Reproduce word for word, from the entries below, the line with "right eye: (763, 369)", the line with "left eye: (1083, 432)", and every line between them, and nothing more.

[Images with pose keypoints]
Segment Open

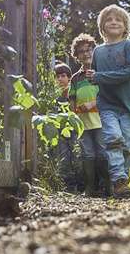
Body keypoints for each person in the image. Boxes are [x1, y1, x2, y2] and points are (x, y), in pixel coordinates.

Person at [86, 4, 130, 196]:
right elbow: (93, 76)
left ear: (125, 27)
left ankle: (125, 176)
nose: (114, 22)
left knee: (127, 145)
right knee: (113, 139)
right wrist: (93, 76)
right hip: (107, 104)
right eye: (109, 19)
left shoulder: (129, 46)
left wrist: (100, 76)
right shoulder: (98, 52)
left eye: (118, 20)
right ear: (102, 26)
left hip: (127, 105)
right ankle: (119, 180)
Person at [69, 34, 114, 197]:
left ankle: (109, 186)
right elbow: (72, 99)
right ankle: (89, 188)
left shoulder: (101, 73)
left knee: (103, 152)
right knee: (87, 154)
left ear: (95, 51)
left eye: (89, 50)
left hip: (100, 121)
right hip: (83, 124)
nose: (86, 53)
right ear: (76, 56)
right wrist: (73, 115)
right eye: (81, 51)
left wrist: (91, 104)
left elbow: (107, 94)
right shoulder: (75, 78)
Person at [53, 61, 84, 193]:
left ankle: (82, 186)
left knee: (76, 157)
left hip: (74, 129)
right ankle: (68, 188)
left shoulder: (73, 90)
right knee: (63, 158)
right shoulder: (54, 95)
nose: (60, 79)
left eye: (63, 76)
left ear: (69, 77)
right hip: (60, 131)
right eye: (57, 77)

Segment Closed
Segment Open

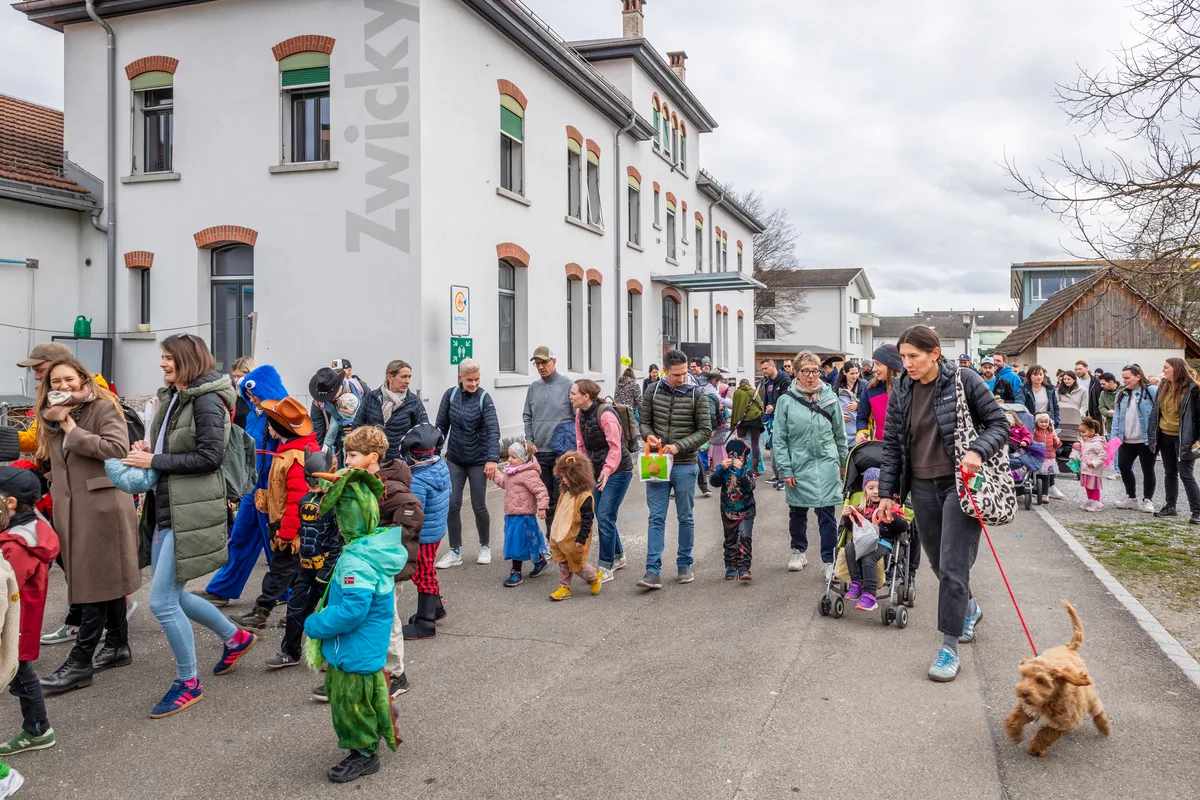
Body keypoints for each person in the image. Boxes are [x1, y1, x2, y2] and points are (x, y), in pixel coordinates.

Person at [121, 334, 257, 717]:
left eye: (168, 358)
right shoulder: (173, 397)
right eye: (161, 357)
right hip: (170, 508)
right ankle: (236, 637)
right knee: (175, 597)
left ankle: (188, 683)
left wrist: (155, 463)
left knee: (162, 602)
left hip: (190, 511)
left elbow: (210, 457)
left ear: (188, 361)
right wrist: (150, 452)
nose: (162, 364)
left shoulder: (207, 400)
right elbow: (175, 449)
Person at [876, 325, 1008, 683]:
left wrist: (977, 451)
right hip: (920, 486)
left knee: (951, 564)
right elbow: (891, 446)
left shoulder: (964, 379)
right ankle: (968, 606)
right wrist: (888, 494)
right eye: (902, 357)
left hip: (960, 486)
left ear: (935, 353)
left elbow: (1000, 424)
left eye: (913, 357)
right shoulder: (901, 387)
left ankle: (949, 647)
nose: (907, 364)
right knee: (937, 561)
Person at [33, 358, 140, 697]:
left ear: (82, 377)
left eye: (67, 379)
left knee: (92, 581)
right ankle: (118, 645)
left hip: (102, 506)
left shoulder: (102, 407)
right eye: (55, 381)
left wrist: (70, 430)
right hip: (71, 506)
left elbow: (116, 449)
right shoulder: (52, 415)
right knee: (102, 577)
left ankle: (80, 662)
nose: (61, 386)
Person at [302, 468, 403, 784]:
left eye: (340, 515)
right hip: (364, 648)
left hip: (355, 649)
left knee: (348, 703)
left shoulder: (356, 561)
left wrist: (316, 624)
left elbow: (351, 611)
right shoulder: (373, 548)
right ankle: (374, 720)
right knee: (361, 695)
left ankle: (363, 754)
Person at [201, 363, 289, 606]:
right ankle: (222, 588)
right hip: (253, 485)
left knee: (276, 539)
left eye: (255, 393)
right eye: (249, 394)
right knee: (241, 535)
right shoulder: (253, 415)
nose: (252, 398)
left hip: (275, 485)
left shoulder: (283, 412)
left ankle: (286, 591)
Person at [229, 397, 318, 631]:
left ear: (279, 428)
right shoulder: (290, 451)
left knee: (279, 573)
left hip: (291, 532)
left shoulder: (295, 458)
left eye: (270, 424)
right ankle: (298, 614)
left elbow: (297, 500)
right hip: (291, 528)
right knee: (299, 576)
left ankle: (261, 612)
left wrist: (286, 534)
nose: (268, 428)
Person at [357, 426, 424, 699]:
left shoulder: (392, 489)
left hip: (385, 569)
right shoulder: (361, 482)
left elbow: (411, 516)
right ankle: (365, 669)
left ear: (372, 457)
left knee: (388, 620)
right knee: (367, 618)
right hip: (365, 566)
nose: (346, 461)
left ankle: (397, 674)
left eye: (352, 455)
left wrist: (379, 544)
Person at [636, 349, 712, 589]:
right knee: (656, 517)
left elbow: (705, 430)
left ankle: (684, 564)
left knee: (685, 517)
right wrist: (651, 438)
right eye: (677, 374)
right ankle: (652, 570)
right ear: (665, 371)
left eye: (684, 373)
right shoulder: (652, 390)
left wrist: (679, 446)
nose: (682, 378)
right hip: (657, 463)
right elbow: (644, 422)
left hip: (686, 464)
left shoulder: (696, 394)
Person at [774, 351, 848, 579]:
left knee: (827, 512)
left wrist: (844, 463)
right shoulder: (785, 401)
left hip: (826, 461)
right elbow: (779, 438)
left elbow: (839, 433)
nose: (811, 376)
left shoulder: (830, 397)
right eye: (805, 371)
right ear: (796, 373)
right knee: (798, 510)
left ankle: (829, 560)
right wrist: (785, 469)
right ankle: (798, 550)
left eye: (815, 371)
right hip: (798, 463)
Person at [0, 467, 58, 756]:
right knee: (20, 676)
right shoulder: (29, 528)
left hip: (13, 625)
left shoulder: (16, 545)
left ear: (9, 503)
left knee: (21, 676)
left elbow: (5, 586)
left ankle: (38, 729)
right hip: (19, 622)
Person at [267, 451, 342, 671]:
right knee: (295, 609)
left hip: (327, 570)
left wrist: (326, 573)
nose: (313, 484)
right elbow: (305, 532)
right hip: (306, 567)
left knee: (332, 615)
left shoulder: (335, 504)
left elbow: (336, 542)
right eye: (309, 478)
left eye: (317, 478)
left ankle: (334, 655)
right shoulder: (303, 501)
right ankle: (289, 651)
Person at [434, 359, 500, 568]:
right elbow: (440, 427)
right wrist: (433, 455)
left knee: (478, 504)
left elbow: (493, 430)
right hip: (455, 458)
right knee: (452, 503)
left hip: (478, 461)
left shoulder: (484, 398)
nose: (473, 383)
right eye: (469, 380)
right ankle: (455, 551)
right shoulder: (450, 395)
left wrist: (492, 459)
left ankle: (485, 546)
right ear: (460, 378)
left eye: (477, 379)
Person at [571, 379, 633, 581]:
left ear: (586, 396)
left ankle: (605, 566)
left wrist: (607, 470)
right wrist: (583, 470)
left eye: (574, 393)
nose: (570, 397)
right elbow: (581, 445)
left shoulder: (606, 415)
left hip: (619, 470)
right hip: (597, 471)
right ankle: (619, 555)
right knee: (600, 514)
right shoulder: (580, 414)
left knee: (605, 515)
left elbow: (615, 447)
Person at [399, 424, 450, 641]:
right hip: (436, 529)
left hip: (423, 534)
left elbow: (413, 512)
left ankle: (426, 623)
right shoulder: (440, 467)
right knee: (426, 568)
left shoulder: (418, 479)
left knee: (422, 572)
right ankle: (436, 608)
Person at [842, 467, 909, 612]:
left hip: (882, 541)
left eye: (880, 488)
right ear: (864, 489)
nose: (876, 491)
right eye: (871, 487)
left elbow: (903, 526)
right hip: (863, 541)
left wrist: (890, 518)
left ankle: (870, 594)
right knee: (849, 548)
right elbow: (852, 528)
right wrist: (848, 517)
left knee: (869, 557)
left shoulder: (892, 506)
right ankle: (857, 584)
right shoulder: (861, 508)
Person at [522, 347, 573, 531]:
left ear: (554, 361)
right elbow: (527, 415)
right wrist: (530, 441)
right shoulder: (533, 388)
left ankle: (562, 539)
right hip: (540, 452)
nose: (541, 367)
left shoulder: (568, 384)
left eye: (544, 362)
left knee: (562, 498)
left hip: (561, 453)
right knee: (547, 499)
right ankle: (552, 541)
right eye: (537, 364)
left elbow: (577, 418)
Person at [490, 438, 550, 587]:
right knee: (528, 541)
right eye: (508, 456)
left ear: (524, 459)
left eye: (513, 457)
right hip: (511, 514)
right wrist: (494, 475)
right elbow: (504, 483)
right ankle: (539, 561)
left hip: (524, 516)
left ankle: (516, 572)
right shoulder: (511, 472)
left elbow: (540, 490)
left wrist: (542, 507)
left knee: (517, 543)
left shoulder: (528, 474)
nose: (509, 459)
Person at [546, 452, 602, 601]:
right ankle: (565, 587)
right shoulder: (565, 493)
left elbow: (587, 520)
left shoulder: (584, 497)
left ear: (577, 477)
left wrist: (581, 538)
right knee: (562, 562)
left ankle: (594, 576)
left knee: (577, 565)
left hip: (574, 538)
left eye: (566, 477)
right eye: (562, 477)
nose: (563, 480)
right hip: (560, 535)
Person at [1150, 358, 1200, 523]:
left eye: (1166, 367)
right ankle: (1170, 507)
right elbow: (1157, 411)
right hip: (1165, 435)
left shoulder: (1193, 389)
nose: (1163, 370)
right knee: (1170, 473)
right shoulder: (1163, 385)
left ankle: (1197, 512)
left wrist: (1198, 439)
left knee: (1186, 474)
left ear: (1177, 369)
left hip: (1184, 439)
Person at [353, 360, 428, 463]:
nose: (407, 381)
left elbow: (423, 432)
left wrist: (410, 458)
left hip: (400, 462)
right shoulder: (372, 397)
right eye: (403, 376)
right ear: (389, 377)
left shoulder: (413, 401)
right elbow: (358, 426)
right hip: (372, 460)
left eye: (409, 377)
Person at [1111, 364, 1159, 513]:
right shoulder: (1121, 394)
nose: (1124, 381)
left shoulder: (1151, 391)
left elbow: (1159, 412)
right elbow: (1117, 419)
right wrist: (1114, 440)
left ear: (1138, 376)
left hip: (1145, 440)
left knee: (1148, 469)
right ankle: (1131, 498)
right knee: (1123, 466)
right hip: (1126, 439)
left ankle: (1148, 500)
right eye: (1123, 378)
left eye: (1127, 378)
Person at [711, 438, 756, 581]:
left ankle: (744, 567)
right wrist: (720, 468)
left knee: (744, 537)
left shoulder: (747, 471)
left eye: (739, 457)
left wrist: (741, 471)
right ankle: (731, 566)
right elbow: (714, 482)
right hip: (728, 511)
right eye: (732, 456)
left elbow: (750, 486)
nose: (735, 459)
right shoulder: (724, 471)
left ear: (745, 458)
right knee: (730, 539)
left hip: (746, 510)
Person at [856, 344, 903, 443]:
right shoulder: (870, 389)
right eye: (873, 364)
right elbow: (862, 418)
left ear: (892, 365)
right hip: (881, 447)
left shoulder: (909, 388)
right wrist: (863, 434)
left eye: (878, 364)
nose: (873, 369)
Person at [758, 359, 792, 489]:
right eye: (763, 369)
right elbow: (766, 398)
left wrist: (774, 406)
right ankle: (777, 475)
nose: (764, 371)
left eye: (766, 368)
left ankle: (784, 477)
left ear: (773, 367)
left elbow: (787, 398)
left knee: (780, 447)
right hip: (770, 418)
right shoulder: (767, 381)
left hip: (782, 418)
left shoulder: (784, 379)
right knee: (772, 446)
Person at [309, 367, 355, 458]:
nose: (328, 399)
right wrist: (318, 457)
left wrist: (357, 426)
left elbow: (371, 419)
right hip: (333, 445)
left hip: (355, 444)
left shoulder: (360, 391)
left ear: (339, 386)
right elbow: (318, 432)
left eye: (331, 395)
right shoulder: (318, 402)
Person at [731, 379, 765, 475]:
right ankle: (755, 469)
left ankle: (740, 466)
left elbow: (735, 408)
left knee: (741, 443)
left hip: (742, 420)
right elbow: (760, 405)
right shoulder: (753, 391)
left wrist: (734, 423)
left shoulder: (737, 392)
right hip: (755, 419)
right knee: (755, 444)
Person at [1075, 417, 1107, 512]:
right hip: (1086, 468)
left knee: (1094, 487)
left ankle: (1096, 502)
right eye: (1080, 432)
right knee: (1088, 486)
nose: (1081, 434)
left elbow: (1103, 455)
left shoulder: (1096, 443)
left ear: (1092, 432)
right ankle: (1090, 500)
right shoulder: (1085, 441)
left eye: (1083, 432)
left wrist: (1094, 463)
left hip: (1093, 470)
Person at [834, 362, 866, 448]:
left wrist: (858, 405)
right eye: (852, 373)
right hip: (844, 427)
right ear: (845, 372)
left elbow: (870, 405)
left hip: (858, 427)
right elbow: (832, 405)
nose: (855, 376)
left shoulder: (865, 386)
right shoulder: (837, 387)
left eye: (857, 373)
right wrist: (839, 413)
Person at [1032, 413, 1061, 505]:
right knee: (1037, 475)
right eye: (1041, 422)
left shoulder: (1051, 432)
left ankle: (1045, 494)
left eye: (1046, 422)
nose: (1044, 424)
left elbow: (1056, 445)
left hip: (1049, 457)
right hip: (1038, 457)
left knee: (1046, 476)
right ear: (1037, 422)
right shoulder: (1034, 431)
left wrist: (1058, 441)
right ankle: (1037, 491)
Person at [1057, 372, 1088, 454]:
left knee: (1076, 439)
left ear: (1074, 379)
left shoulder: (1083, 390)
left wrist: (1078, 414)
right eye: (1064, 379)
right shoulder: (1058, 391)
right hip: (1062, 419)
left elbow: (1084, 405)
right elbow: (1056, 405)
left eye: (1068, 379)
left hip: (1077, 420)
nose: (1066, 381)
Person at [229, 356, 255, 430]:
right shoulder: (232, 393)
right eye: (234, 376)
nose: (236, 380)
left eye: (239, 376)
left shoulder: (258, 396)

Segment Closed

● **Answer section**:
right eye: (763, 369)
right elbow: (766, 398)
left wrist: (774, 406)
right ankle: (777, 475)
nose: (764, 371)
left eye: (766, 368)
left ankle: (784, 477)
left ear: (773, 367)
left elbow: (787, 398)
left knee: (780, 447)
right hip: (770, 418)
right shoulder: (767, 381)
left hip: (782, 418)
left shoulder: (784, 379)
right knee: (772, 446)
Person at [309, 367, 355, 458]:
nose: (328, 399)
right wrist: (318, 457)
left wrist: (357, 426)
left elbow: (371, 419)
right hip: (333, 445)
left hip: (355, 444)
left shoulder: (360, 391)
left ear: (339, 386)
right elbow: (318, 432)
left eye: (331, 395)
right shoulder: (318, 402)
Person at [731, 379, 765, 475]:
right ankle: (755, 469)
left ankle: (740, 466)
left elbow: (735, 408)
left knee: (741, 443)
left hip: (742, 420)
right elbow: (760, 405)
right shoulder: (753, 391)
left wrist: (734, 423)
left shoulder: (737, 392)
right hip: (755, 419)
right knee: (755, 444)
Person at [1075, 417, 1107, 512]:
right hip: (1086, 468)
left knee: (1094, 487)
left ankle: (1096, 502)
right eye: (1080, 432)
right knee: (1088, 486)
nose: (1081, 434)
left elbow: (1103, 455)
left shoulder: (1096, 443)
left ear: (1092, 432)
right ankle: (1090, 500)
right shoulder: (1085, 441)
left eye: (1083, 432)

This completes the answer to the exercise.